The cop shook his head and walked away. And when Loftin turned back to face the plaza, he could see the riot police forming a long single rank, just past the main body of Black Bloc protesters.
So this was how it was going to be. And instantly, things were alive in Loftin’s peripheral vision. People pulling out garbage cans loaded up with bits of pavement and stones. Objects going hand to hand. Loftin thought:
This is crazy.
He climbed off the bench and pushed his way forward to crouch behind a planter. What was the term the experts used? Instigating incident. The thing that pushed people over the edge. Here it came as a second rank of riot police jogged out of the side alley and squared up behind the first. People actually cheered. Loftin did too, he let out an ironic laugh to join the generalizing sound. Many, many voices now.

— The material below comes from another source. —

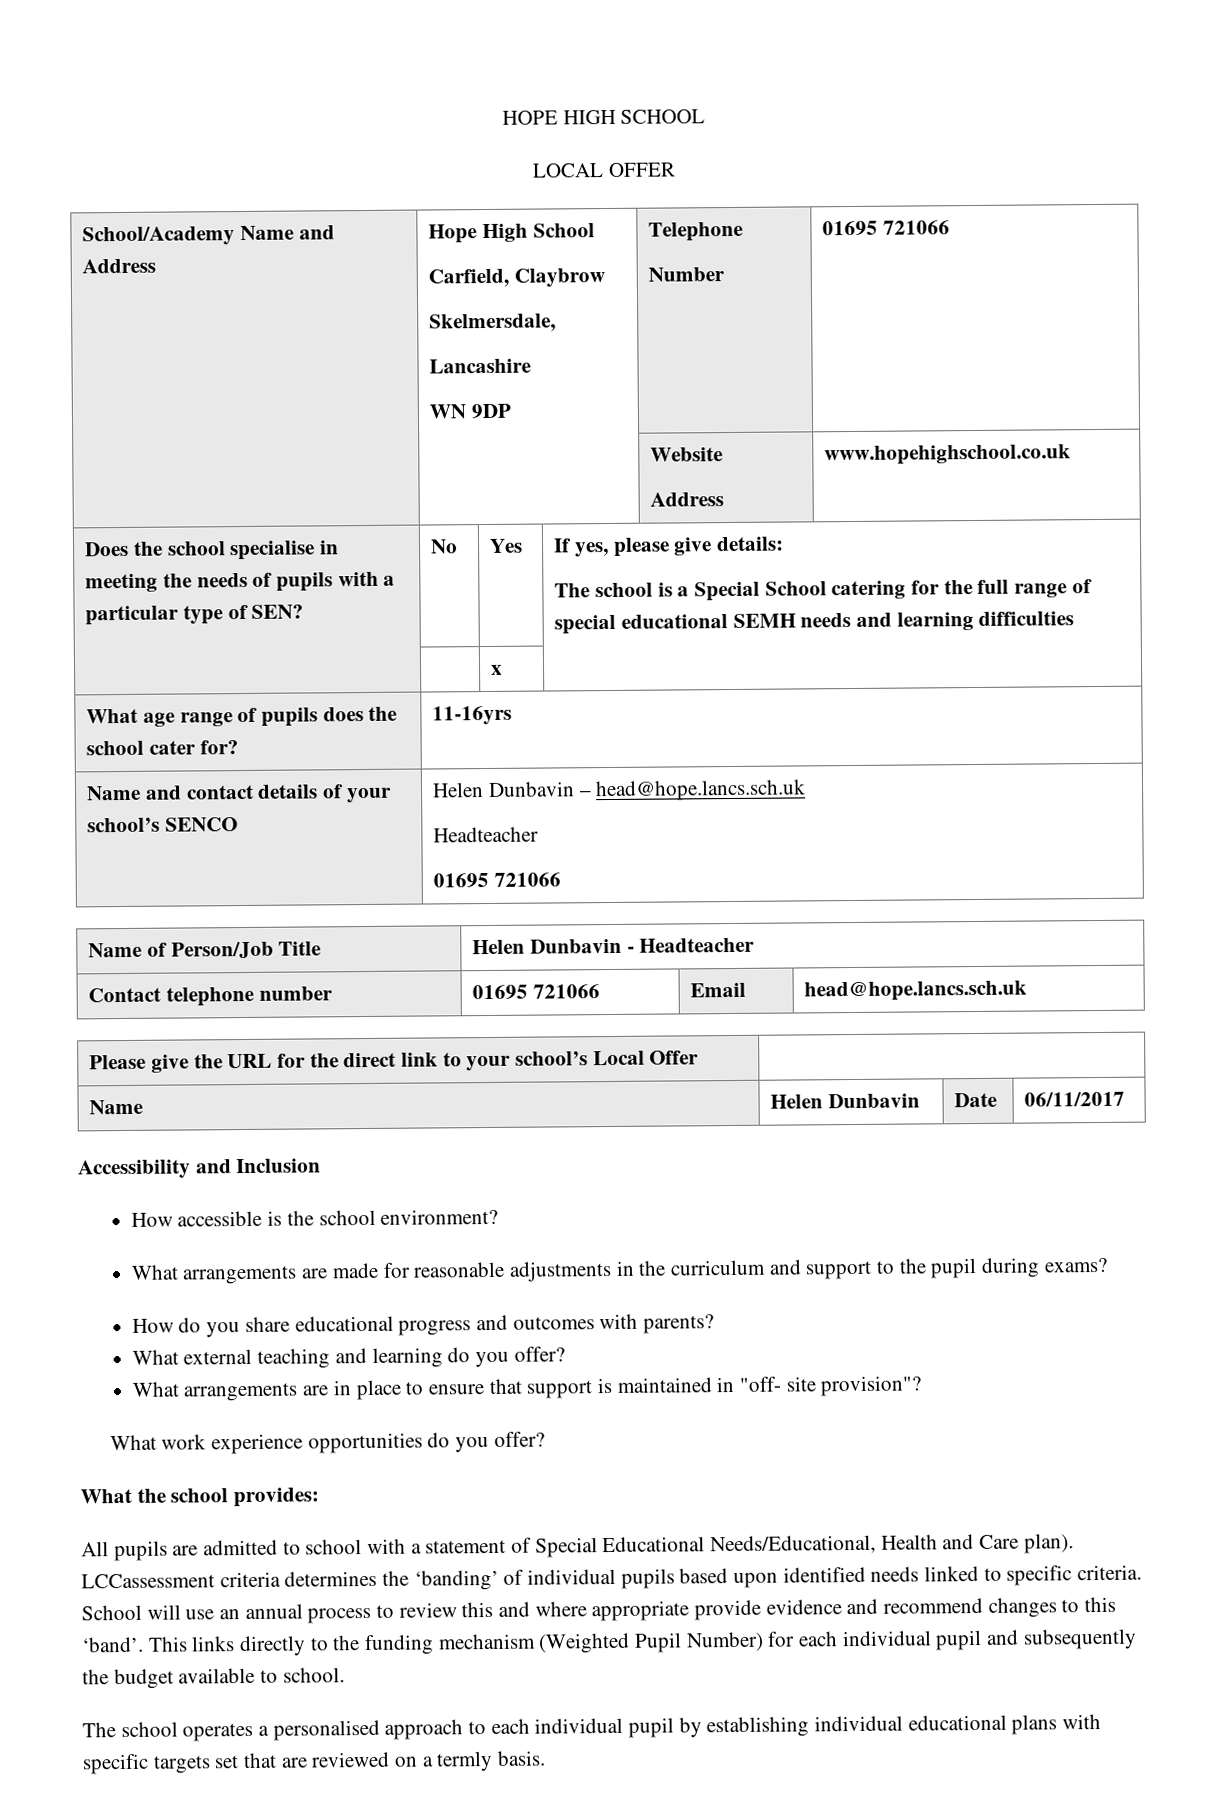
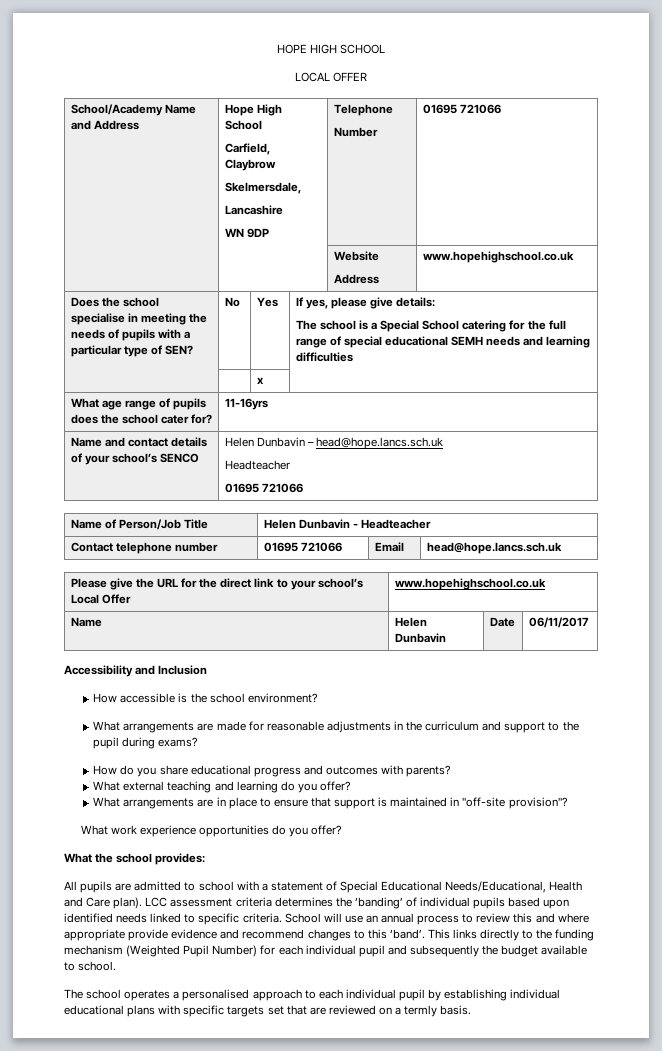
(700, 1057) none -> [394,578,546,590] www.hopehighschool.co.uk
[738,1376,816,1392] "off- site -> [462,797,506,807] "off-site
[81,1573,215,1589] LCCassessment -> [145,897,233,907] LCC assessment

Loftin called out: “Oh for heaven’s sake. Leave us alone.”
The police were advancing, beating their plastic shields with their black batons while a voice spoke through a bullhorn from the rear.
Please leave. There will be no second chances.
And here it came. The first stones, bits of brick, pavement. A piece flashed directly over Loftin’s head in the darkness. He turned and another one came, very close. He saw it approaching, tumbling end over end. He ducked. Whoosh. It was a thrill. Loftin’s heart was racing.